June 22, 2024

European Union officials on Tuesday called on large social media platforms to step up their enforcement against online mis- and disinformation, particularly about the war in Ukraine.

In prepared remarks Tuesday, European Commission Vice President Vera Jourova particularly criticized X, the platform formerly known as Twitter, as having the “largest ratio of mis/disinformation posts” among platforms that submitted reports to the EU.

“Disinformation actors were found to have significantly more followers … and tend to have joined the platform more recently than non-disinformation users,” Jourova added.

X’s report follows a decision this spring to withdraw from commitments to abide by a voluntary code of conduct around disinformation, a move that raised eyebrows among watchdog groups and regulators. X didn’t immediately respond to a request for comment.

The reports unveiled this week by the EU reflect transparency filings attesting to the companies’ efforts to live up to the code. In the EU, adhering to the voluntary code is a factor in determining a platform’s overall compliance with the Digital Services Act, a tough set of binding regulations for online platforms that took effect this summer. For large social media platforms, violations of the DSA can mean billions in fines.

The reports from companies, including Google, Meta, Microsoft and TikTok, cover a wide range of content types and enforcement actions by the platforms. The largest platforms have committed to issuing reports every six months, and this week’s release reflects the first set to cover a full six-month period, the European Commission said.

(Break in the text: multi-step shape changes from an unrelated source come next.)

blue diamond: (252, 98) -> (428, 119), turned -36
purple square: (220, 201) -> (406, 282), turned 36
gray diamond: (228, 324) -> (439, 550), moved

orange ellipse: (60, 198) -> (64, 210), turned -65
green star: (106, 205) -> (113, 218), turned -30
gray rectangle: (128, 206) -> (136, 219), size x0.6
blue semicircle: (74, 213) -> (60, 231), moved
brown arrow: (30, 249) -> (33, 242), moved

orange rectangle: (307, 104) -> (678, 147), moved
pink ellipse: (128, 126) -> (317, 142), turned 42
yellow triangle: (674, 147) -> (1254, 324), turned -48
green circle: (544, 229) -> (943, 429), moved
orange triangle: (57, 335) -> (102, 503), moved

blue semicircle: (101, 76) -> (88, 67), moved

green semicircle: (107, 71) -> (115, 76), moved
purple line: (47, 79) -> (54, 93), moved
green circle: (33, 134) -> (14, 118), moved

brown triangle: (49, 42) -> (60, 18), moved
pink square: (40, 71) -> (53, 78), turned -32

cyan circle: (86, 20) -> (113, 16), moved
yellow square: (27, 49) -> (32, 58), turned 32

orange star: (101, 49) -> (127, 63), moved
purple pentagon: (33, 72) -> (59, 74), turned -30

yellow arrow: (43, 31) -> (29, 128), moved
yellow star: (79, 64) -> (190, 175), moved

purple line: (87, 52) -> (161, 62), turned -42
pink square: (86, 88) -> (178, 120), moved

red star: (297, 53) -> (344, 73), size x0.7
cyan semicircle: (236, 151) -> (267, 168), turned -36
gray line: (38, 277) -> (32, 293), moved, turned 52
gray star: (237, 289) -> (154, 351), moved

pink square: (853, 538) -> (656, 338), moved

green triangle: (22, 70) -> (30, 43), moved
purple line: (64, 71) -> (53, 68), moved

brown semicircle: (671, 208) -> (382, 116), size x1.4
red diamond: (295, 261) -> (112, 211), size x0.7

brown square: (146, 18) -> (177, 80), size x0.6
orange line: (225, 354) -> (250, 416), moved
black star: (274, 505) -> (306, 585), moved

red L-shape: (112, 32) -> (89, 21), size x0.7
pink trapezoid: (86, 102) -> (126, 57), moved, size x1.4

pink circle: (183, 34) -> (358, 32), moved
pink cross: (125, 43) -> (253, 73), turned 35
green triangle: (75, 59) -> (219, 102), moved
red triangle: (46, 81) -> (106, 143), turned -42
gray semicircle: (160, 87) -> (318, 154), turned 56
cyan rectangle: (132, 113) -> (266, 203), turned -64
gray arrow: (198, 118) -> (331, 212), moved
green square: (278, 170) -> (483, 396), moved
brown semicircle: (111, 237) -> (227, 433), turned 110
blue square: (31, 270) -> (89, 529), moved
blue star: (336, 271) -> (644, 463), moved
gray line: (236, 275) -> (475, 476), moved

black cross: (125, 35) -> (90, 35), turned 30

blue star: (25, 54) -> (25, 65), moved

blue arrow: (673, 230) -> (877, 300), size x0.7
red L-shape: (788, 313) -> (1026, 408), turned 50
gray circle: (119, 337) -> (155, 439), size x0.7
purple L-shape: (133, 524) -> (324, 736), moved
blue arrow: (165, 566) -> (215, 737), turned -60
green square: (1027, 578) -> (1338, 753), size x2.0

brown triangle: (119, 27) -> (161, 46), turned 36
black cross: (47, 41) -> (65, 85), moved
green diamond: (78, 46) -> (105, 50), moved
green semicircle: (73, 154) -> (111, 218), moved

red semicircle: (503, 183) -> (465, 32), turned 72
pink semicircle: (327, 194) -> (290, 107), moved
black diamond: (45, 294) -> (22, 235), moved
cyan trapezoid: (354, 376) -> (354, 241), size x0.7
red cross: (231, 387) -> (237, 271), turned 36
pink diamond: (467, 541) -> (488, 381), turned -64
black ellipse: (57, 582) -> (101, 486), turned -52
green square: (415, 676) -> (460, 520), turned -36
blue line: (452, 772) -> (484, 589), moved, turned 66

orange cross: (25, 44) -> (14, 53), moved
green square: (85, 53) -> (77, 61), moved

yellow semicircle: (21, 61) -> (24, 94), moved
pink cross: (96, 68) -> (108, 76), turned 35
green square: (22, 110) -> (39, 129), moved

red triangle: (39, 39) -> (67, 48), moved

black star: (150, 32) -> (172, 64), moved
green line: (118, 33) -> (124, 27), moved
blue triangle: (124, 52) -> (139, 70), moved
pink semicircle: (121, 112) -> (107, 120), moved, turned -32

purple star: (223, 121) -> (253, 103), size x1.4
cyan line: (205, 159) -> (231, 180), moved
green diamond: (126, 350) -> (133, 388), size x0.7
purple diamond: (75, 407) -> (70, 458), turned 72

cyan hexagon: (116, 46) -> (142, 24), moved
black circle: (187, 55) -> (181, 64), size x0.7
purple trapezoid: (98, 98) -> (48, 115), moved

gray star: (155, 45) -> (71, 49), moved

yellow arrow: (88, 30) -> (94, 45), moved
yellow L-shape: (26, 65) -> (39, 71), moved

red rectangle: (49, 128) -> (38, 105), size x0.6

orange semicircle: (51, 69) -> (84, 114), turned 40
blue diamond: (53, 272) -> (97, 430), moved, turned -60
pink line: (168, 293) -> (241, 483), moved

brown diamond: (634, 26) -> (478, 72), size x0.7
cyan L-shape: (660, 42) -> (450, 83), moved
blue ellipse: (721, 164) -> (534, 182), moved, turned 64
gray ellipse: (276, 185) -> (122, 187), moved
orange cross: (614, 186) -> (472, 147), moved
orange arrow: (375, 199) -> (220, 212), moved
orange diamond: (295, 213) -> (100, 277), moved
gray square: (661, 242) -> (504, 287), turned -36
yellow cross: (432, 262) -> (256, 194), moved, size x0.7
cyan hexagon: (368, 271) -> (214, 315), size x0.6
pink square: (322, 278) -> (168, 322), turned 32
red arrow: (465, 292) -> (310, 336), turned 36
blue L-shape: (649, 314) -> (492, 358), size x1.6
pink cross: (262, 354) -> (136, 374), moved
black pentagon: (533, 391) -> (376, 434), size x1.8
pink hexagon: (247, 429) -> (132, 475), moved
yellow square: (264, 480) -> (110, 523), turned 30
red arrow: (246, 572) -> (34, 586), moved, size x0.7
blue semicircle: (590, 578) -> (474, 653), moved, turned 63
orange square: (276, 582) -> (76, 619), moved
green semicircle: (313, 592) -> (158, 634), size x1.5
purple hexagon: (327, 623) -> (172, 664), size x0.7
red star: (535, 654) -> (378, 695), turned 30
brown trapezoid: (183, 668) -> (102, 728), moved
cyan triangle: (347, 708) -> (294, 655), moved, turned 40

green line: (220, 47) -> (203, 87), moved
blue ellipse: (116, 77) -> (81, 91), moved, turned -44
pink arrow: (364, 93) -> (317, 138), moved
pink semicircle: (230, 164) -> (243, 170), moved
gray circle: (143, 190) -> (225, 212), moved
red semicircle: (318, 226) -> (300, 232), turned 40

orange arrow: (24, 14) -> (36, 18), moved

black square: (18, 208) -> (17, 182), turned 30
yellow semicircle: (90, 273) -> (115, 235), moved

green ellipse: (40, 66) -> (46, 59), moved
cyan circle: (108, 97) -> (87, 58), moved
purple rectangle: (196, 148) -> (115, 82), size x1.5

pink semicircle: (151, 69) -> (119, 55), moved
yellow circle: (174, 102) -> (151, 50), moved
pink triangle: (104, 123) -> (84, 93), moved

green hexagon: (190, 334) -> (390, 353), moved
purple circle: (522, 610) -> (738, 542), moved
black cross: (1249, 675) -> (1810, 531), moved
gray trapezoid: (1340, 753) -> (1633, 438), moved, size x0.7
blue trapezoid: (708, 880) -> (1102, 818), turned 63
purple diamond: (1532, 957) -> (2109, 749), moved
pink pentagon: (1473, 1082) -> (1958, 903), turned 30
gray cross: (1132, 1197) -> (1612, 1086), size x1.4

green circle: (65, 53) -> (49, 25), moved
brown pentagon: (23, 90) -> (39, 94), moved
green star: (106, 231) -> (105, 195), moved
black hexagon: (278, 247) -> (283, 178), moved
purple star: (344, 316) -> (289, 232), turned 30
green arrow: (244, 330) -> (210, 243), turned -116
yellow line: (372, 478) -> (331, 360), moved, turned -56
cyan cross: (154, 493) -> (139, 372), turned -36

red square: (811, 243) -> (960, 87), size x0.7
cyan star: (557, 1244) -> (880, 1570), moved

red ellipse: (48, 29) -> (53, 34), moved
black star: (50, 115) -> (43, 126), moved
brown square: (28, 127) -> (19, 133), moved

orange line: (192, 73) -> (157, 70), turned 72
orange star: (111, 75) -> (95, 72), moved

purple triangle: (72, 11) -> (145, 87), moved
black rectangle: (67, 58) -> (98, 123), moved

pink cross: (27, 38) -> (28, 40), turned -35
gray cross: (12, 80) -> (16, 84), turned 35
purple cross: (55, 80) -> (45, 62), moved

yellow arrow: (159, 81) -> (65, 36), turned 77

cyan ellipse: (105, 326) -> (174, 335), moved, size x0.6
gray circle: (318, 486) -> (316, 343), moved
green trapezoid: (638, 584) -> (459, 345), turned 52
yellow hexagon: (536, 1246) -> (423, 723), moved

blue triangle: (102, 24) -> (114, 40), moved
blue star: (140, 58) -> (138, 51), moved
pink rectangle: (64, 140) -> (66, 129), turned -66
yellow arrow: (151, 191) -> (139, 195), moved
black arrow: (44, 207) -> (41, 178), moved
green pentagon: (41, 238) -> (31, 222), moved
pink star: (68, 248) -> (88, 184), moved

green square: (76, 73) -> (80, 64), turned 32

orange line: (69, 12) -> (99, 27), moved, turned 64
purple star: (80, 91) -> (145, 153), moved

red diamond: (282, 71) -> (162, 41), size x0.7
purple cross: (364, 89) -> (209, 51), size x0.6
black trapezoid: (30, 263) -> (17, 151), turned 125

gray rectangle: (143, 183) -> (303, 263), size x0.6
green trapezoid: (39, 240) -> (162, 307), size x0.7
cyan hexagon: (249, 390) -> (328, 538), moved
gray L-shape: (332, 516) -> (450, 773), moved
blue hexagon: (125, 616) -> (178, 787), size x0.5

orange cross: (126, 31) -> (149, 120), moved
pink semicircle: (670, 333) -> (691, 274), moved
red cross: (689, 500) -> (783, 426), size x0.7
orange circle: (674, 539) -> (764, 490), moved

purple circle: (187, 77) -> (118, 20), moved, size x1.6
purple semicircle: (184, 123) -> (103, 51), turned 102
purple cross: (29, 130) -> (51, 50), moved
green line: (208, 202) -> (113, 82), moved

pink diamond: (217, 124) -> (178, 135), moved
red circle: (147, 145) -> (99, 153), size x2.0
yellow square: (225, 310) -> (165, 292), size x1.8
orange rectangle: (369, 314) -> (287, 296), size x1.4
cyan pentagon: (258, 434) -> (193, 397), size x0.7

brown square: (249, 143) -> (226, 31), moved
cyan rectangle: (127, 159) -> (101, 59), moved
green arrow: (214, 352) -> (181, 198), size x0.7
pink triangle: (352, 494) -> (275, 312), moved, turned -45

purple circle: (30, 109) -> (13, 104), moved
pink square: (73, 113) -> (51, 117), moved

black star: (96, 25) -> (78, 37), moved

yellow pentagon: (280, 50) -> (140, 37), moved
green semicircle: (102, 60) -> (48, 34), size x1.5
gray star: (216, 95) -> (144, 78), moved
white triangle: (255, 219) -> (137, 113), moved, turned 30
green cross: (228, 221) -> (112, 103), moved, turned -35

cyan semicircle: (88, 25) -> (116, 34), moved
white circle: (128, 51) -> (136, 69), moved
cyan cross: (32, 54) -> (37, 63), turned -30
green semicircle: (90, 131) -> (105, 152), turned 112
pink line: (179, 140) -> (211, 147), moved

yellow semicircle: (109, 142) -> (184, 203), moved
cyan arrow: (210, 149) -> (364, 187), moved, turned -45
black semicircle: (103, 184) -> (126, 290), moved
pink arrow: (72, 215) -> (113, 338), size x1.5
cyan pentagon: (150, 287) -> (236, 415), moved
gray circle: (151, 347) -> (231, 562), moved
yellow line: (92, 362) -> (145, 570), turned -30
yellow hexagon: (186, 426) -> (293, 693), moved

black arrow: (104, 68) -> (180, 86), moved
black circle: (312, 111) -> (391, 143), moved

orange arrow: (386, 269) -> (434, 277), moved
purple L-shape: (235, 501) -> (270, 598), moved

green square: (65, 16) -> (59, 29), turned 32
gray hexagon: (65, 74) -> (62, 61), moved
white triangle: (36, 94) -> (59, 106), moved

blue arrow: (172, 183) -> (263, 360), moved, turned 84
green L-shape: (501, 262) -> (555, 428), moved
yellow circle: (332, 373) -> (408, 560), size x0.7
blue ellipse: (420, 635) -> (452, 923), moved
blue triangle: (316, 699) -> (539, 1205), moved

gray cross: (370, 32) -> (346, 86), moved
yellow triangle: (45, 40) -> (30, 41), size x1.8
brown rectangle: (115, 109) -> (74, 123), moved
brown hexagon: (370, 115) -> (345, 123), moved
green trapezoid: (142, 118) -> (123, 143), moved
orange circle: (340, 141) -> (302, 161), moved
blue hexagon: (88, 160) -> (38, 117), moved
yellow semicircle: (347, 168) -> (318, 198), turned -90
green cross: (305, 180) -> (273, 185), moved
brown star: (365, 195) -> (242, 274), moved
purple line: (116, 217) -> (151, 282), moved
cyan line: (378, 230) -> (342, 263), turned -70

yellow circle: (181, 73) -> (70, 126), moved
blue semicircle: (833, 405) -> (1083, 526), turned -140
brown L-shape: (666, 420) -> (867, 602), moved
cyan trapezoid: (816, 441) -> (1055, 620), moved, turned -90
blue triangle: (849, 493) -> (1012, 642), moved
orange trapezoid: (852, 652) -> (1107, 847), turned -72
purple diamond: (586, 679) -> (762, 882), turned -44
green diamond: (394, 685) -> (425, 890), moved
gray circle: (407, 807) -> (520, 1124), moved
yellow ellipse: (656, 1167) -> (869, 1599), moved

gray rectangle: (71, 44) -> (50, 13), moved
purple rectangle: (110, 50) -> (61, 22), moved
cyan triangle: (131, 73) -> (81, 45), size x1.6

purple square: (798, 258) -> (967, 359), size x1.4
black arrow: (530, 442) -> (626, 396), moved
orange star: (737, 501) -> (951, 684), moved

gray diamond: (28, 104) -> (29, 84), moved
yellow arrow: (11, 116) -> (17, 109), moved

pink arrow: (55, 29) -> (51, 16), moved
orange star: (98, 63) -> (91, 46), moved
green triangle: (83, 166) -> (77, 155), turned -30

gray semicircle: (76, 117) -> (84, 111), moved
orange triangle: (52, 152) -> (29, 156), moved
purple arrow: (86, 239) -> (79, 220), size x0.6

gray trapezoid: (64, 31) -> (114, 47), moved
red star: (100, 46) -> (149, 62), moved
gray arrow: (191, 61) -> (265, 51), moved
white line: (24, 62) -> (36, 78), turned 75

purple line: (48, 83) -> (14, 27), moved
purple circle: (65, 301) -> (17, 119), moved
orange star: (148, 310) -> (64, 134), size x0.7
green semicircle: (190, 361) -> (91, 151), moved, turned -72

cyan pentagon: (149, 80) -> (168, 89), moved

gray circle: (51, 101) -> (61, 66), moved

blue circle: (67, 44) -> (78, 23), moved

Google’s report showed that in the first half of the year, it blocked more than 31 million euros in advertising revenue to EU-based accounts spreading disinformation, while TikTok said it removed more than 140,000 videos with over one billion views that had run afoul of the company’s misinformation policies, according to the European Commission.

Meanwhile, Microsoft reported that it blocked more than 6.7 million fake accounts from being created on LinkedIn, and Google said that in the first quarter of the year, its subsidiary YouTube removed hundreds of channels linked to the Russia-backed disinformation group known as the Internet Research Agency.

But Jourova said the companies cannot rest.

“I expect the platforms to do more efforts with better results,” she said in her prepared remarks. “Russian propaganda and disinformation is still very present on online platforms. This is not business as usual; the Kremlin fights with bombs in Ukraine, but with words everywhere else, including in the EU.”